» TEXT:

....

Do Not Use Generic Labels
Avoid generic labels for disability groups, such as “the retarded” or “the deaf.” Emphasize people not labels. Say, people with cognitive disabilities or people who are deaf.
Do Not Portray People with Disabilities as Superhuman
Avoid portraying people with disabilities as superhuman. Even though the public may admire super-achievers, portraying people with disabilities as superstars raises false expectations that all people with disabilities should achieve this level.
Do Not Sensationalize a Disability
Do not sensationalize the disability by saying afflicted with, crippled with, suffers from, victim of, and so on. Instead, say person who has multiple sclerosis or man who had polio.
Put People First
Put people first, not their disability. Say, a man who is blind, children who are deaf, people with disabilities. This puts the focus on the individual, not the particular functional limitation.

....

Bounding boxes with keypoints

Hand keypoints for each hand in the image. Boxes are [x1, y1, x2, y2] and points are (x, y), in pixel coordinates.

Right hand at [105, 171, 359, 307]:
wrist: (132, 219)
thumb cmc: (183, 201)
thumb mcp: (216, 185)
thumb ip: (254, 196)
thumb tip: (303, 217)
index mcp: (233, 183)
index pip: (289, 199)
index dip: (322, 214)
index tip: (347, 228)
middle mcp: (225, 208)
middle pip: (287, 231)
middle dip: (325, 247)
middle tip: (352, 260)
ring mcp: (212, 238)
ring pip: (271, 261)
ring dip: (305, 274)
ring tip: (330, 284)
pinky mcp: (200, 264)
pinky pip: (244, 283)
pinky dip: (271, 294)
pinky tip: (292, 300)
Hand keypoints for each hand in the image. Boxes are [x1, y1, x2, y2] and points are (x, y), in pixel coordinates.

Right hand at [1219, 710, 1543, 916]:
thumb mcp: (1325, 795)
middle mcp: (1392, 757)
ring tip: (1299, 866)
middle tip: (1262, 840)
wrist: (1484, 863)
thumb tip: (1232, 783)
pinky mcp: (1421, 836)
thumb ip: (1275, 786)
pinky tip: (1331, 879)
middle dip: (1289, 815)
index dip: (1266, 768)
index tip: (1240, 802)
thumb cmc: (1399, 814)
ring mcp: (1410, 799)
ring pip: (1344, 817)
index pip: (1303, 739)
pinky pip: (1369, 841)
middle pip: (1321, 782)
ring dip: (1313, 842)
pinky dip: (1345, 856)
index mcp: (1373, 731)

....

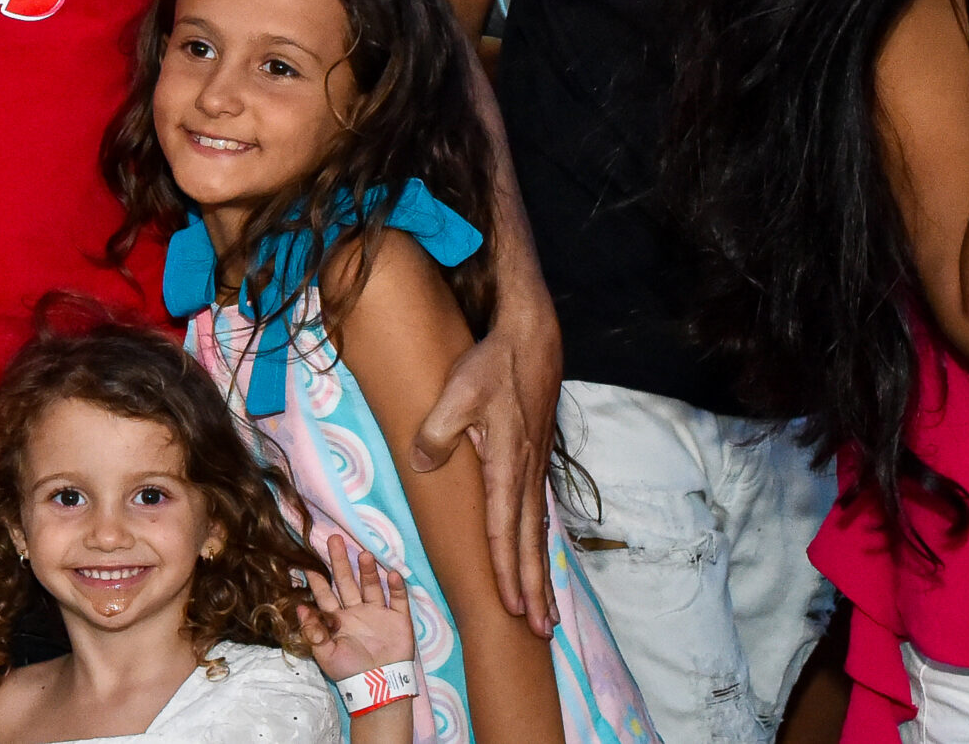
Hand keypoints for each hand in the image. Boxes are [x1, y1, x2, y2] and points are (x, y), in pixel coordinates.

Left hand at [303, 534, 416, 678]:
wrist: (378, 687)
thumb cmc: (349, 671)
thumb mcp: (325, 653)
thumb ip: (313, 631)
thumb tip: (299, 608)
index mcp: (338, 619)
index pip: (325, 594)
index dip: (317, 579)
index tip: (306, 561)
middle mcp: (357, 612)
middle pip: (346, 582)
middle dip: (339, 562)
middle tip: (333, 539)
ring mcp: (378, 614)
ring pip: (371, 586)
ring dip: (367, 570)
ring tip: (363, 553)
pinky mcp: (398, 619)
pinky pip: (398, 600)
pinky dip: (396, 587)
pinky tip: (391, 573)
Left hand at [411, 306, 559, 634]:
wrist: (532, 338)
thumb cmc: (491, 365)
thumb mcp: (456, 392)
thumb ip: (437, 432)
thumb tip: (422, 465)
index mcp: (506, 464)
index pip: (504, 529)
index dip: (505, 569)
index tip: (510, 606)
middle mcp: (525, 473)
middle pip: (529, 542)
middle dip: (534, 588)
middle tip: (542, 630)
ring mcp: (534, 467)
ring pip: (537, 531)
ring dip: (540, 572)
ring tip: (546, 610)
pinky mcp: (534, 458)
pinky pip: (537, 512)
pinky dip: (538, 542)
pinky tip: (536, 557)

....

» ACTIONS TO TAKE:
1. In the guidelines on disability language, rewrite the paragraph that starts "Avoid portraying people with disabilities as superhuman" in fewer words, keeping its main points.
2. Repeat a passage from the guidelines on disability language word for word. Begin at the words "Do Not Use Generic" and stop after "who had polio.".
3. Continue the guidelines on disability language from the point where they end.

» ANSWER SECTION:
1. Don't present people with disabilities as superhuman. The public may admire super-achievers, but casting people with disabilities as superstars creates the false expectation that all of them should reach that level.

2.
Do Not Use Generic Labels
Avoid generic labels for disability groups, such as “the retarded” or “the deaf.” Emphasize people not labels. Say, people with cognitive disabilities or people who are deaf.
Do Not Portray People with Disabilities as Superhuman
Avoid portraying people with disabilities as superhuman. Even though the public may admire super-achievers, portraying people with disabilities as superstars raises false expectations that all people with disabilities should achieve this level.
Do Not Sensationalize a Disability
Do not sensationalize the disability by saying afflicted with, crippled with, suffers from, victim of, and so on. Instead, say person who has multiple sclerosis or man who had polio.

3.
Emphasize Abilities
Emphasize a person’s abilities, not their limitations. For example: she uses a wheelchair, he walks with crutches. Never say confined to a wheelchair, wheelchair-bound, or crippled. Similarly, do not use emotional descriptors such as unfortunate, pitiful, and so forth. Most disability groups strongly object to using euphemisms to describe disabilities. Terms such as handicapable, mentally different, physically inconvenienced, and physically challenged are considered condescending. They reinforce the idea that disabilities cannot be dealt with up front.
Show People with Disabilities as Active
Show people with disabilities as active members of society. Portraying persons with disabilities interacting with non-disabled people in social and work environments helps break down barriers and open lines of communication.